Feb 10, 2008 22:13
jon is quite the let down.
we all went to miami about a week ago for a fun filled day of nothingness and gambling. oh, yes. jon, josh and their two friends that i hardly remember. lets just say that good conversation was scarce that day. i had trouble staying awake, but jon and i had the chance to catch up and get close. everything was going really well between us, we even had a heart to heart of sorts.
or so i thought.
turns out he was hardly interested in getting to know me, or anything to do with heart to heart.
he and his brother like to play games with girls they meet. they like to see who gets in her pants first. lucky me. i honestly thought that he was a good guy. but those two words are hardly seen together anymore. i guess i forgot that.
i told him that i wasnt interested and we went from having hour long conversations to him hardly even wanting to send me a stupid text message.

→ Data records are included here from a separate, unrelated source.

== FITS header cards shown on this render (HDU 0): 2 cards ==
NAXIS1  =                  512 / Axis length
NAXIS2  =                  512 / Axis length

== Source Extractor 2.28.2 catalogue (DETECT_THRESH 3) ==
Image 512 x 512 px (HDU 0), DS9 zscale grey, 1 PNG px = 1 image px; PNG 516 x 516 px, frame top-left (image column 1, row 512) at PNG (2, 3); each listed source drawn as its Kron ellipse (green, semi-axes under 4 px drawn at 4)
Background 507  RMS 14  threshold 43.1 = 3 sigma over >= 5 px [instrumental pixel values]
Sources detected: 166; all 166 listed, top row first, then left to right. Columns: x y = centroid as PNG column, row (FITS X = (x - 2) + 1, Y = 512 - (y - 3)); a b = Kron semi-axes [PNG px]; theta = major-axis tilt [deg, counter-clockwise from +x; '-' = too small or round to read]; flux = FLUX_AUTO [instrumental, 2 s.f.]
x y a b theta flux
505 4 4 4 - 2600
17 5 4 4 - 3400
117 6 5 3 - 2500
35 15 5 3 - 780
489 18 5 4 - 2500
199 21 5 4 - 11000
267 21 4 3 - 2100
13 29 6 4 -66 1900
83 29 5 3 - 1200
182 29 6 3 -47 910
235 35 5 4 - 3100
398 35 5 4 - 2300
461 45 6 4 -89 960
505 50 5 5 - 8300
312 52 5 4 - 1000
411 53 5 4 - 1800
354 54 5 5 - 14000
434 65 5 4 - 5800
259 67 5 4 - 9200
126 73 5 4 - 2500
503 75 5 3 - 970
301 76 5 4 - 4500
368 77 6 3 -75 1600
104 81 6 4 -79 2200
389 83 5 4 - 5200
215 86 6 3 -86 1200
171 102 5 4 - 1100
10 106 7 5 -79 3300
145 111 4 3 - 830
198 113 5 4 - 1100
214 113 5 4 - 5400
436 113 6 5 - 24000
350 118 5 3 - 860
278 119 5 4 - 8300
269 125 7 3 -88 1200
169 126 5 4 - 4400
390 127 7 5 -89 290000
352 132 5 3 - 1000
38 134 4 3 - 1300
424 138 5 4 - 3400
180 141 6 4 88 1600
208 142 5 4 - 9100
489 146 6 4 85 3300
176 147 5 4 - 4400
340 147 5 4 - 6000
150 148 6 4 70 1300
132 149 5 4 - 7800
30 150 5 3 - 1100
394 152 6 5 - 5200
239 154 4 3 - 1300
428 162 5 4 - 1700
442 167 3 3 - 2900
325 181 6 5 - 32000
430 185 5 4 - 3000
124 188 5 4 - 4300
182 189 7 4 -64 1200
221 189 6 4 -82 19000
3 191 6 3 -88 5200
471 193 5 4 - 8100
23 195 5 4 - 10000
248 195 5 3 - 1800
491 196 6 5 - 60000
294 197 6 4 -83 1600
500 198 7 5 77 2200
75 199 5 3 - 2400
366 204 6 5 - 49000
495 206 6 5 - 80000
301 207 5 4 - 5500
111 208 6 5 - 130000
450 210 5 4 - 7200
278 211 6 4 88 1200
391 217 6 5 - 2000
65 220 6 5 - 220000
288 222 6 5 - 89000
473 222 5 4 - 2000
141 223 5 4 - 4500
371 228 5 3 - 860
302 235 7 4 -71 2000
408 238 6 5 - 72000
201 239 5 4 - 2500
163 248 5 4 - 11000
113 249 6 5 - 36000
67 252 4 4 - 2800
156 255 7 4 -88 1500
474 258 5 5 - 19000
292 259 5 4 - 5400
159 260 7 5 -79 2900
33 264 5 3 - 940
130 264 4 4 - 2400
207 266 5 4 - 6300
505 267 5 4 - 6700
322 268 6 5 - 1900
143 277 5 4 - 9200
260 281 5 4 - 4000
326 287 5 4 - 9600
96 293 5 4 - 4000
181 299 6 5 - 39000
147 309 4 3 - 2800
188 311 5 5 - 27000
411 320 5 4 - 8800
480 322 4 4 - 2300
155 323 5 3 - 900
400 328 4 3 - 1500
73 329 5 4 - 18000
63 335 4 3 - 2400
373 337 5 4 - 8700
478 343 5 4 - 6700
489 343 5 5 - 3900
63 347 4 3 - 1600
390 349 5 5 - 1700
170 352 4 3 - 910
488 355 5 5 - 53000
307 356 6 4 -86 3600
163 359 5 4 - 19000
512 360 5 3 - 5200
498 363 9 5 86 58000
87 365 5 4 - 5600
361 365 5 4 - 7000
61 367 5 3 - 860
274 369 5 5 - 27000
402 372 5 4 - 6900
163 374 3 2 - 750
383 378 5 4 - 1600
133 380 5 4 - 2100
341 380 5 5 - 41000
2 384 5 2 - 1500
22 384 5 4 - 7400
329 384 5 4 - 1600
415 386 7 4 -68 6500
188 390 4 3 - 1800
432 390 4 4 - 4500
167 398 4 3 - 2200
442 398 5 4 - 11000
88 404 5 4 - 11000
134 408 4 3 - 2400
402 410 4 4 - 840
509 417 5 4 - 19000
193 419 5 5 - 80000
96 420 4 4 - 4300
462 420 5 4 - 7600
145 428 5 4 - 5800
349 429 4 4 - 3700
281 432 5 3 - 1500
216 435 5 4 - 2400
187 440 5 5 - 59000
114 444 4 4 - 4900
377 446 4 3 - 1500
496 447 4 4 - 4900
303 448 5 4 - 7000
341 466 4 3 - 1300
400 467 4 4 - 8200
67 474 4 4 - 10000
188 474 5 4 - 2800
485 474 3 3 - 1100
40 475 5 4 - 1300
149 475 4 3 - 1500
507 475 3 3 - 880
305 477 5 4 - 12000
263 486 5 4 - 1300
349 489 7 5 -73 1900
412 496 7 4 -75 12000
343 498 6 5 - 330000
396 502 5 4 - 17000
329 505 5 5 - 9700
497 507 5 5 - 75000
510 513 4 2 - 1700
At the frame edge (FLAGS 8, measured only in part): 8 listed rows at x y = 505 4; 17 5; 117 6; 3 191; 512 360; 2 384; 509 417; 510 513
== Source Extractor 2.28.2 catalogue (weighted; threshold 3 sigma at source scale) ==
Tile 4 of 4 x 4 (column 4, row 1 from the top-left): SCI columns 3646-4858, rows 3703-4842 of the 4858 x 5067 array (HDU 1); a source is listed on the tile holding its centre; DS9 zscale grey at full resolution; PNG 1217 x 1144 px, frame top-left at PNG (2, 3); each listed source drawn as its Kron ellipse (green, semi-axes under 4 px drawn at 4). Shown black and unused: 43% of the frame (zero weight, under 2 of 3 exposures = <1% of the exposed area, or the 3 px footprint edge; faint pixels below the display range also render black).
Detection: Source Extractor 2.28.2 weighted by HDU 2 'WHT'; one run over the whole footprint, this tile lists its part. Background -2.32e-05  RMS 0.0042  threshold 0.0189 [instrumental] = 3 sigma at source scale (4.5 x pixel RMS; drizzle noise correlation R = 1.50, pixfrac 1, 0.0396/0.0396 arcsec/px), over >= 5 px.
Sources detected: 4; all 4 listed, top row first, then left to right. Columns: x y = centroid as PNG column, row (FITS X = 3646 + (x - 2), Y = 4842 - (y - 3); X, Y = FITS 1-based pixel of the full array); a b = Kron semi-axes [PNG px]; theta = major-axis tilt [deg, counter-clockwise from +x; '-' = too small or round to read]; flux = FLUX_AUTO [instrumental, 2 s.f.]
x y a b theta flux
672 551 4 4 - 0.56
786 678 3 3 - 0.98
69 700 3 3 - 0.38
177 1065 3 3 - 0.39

and hanging out? forget it. i mean, the kid cringes.
i guess it all goes back to his own lack of self confidence and self worth. a little part of me still doesnt want to believe that its true, but with each passing day the opposite becomes more and more evident.
i have to admit that i was pretty naive about the whole thing. i mean, he told me stories of how they placed bets on girls and how they always had a competition going. i thought that i was different. i actually thought that maybe they could be friends with a girl. but then i remembered that their mentality was that of a four year old.
well, i was different. i guess. they really expected me to just be totally willing to sex them up at their command.
who the heck do they think they are? i mean, thats the kind of crap you see on maury.